TEXT SECTION:
Studio album by Rosemary Clooney
- Released: 1981
- Recorded: November 1980
- Genre: Jazz, vocal jazz
- Length: 39:47
- Label: Concord
- Producer: John Burk

Rosemary Clooney chronology
| Rosemary Clooney Sings the Lyrics of Ira Gershwin (1979) | With Love (1981) | Rosemary Clooney Sings the Music of Cole Porter (1982) |

= With Love (Rosemary Clooney album) =

With Love is a studio album by Rosemary Clooney released in 1981 on Concord Records. Unlike many of her Concord albums, it mixes contemporary pop (from writers like Billy Joel, Melissa Manchester, and Marvin Hamlisch) with traditional pop standards. On the LP, the A-side features four contemporary pop songs, while the B-side is a more typical jazz and cabaret set featuring a bossa nova, two Broadway theater standards, and two 1940s pop standards.

WRITTEN REQUEST 1:
Answer these questions from the With Love entry, each on its own line and marked like the question:
(a) Who produced the album?
(b) How many contemporary pop songs appear on the LP's A-side?
(c) What is the album's total length?
WRITTEN REQUEST 2:
For each statement below, say whether the With Love entry supports it, answering yes or no and quoting the deciding words:
(a) The album was recorded in November 1980.
(b) The B-side includes three Broadway theater standards.
(c) The album came out on Concord Records.
WRITTEN REQUEST 3:
Reproduce the stretch of the With Love entry that opens with the words containing "With Love is" and closes with "1940s pop standards.".

GIVEN DATA:
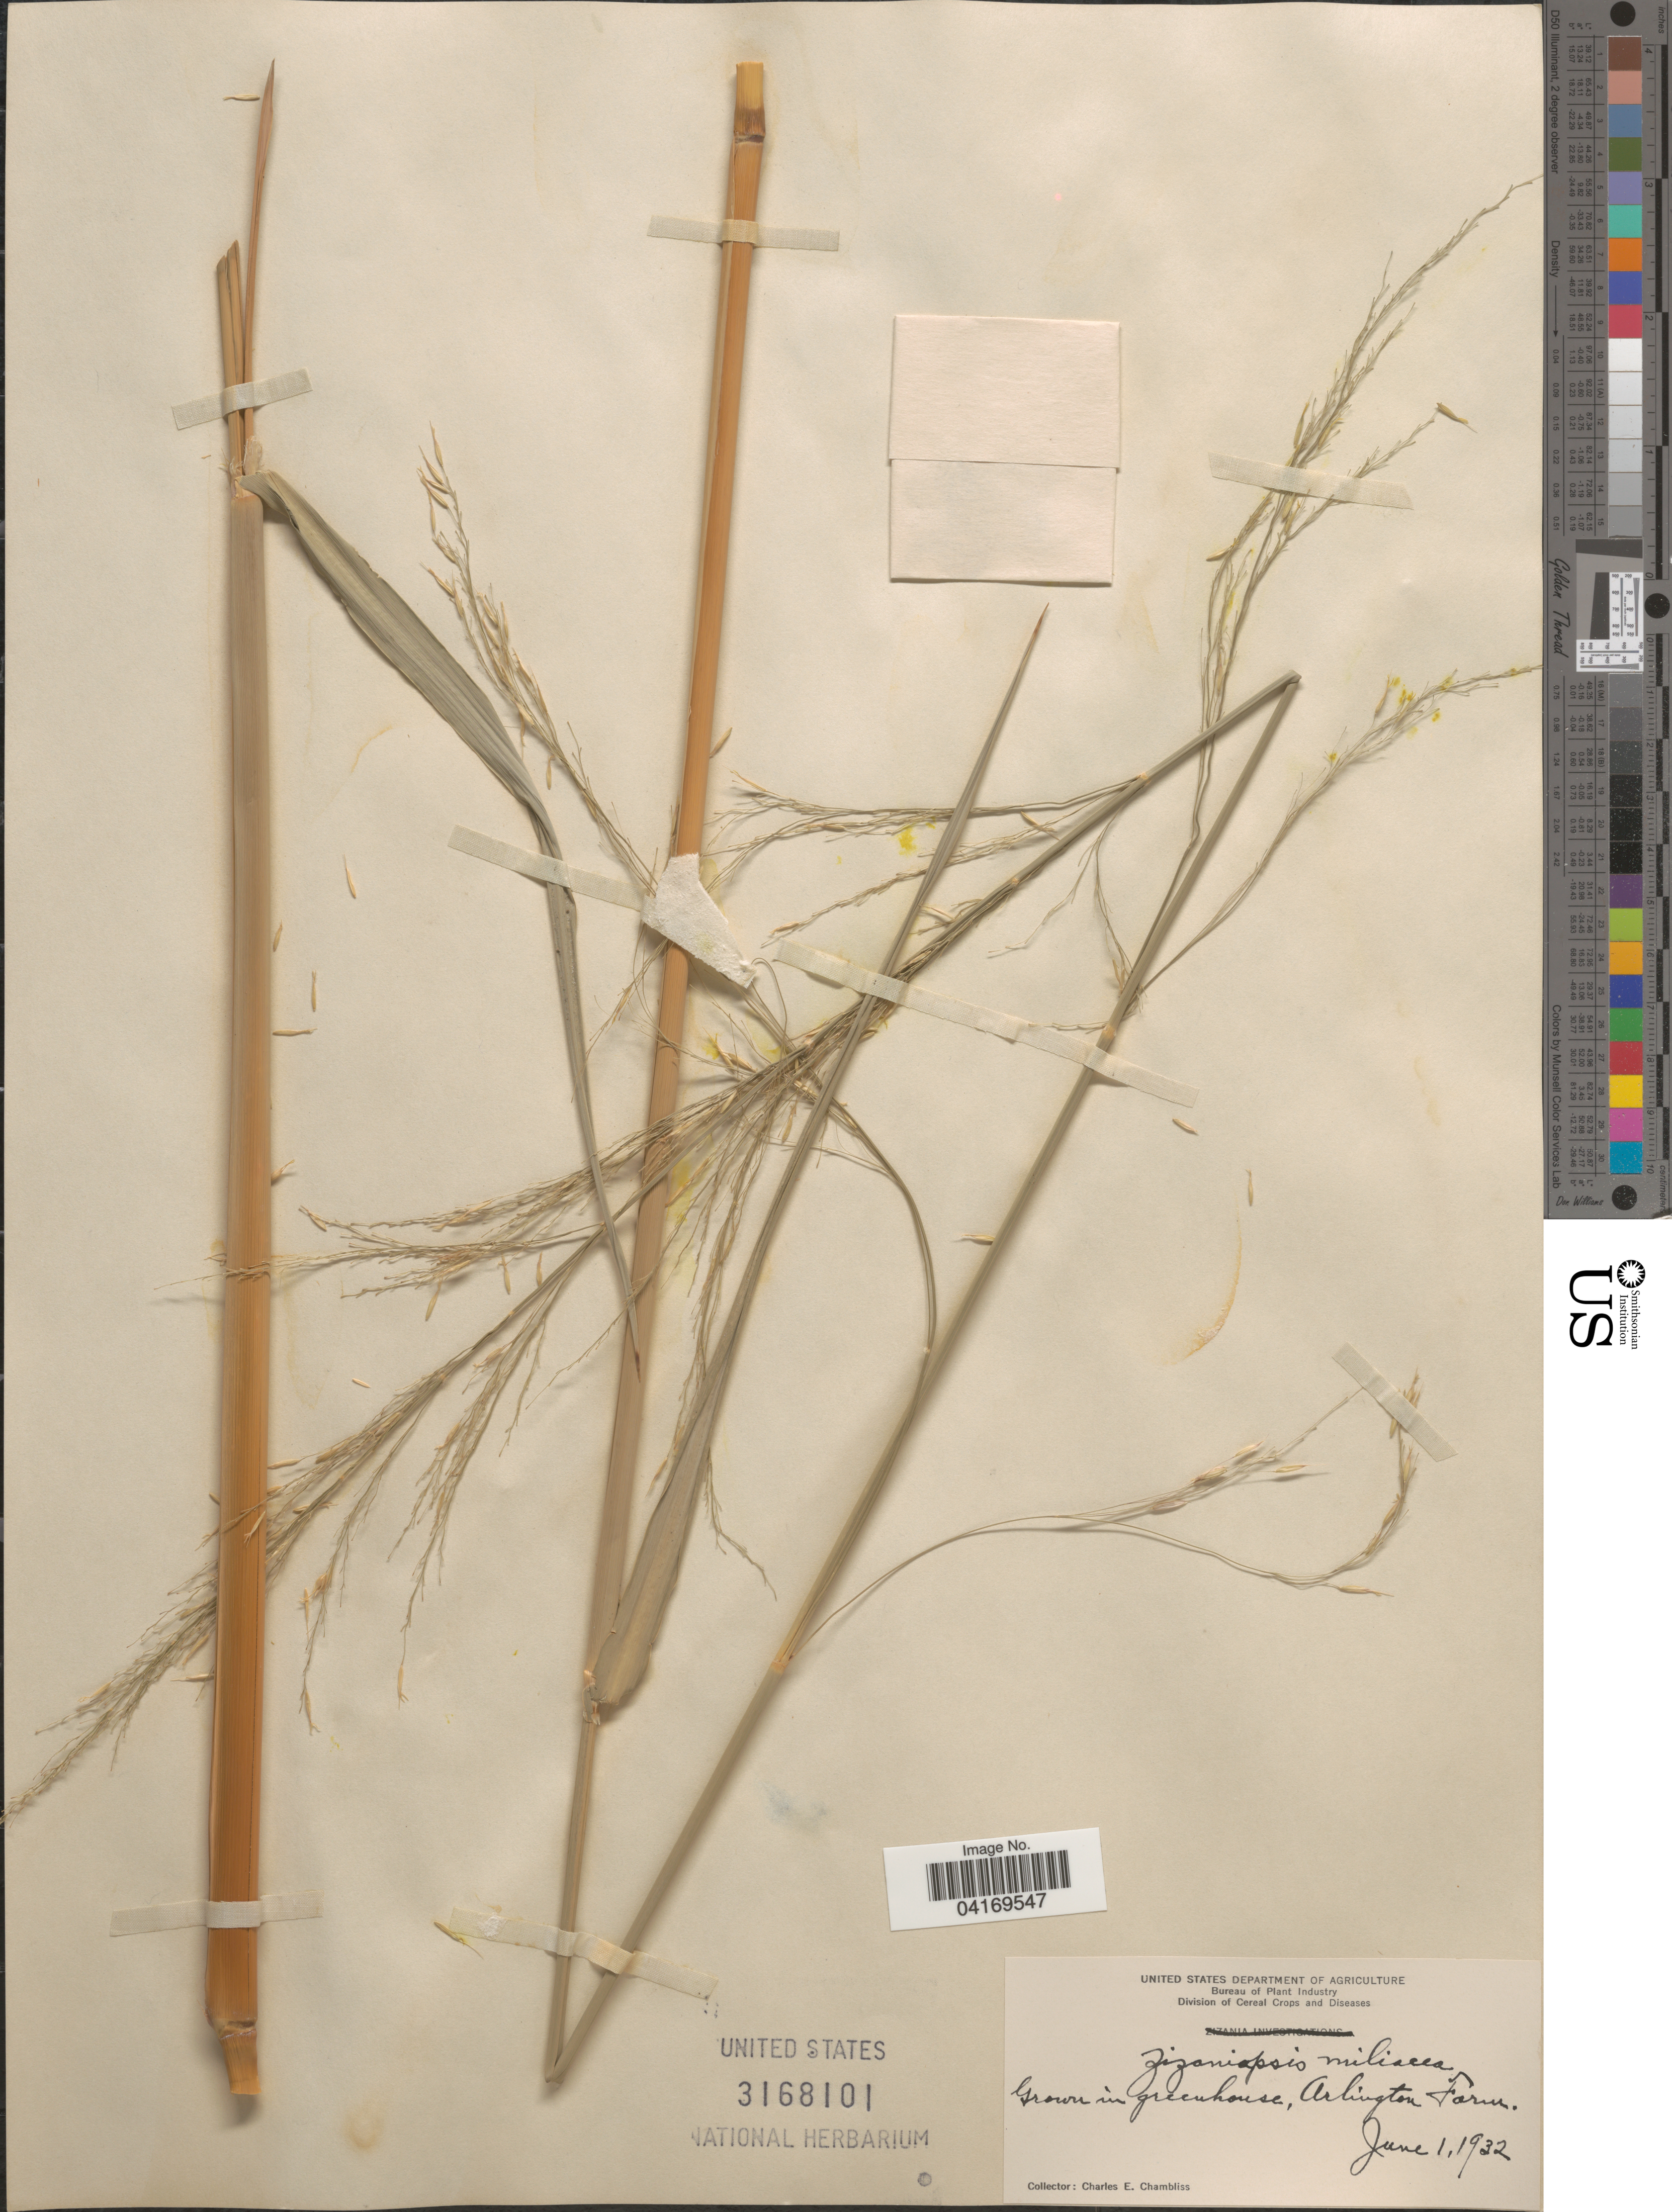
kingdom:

WRITTEN SOLUTION 1:
(a) John Burk
(b) Four
(c) 39:47

WRITTEN SOLUTION 2:
(a) Yes: "Recorded: November 1980"
(b) No: "two Broadway theater standards"
(c) Yes: "released in 1981 on Concord Records"

WRITTEN SOLUTION 3:
With Love is a studio album by Rosemary Clooney released in 1981 on Concord Records. Unlike many of her Concord albums, it mixes contemporary pop (from writers like Billy Joel, Melissa Manchester, and Marvin Hamlisch) with traditional pop standards. On the LP, the A-side features four contemporary pop songs, while the B-side is a more typical jazz and cabaret set featuring a bossa nova, two Broadway theater standards, and two 1940s pop standards.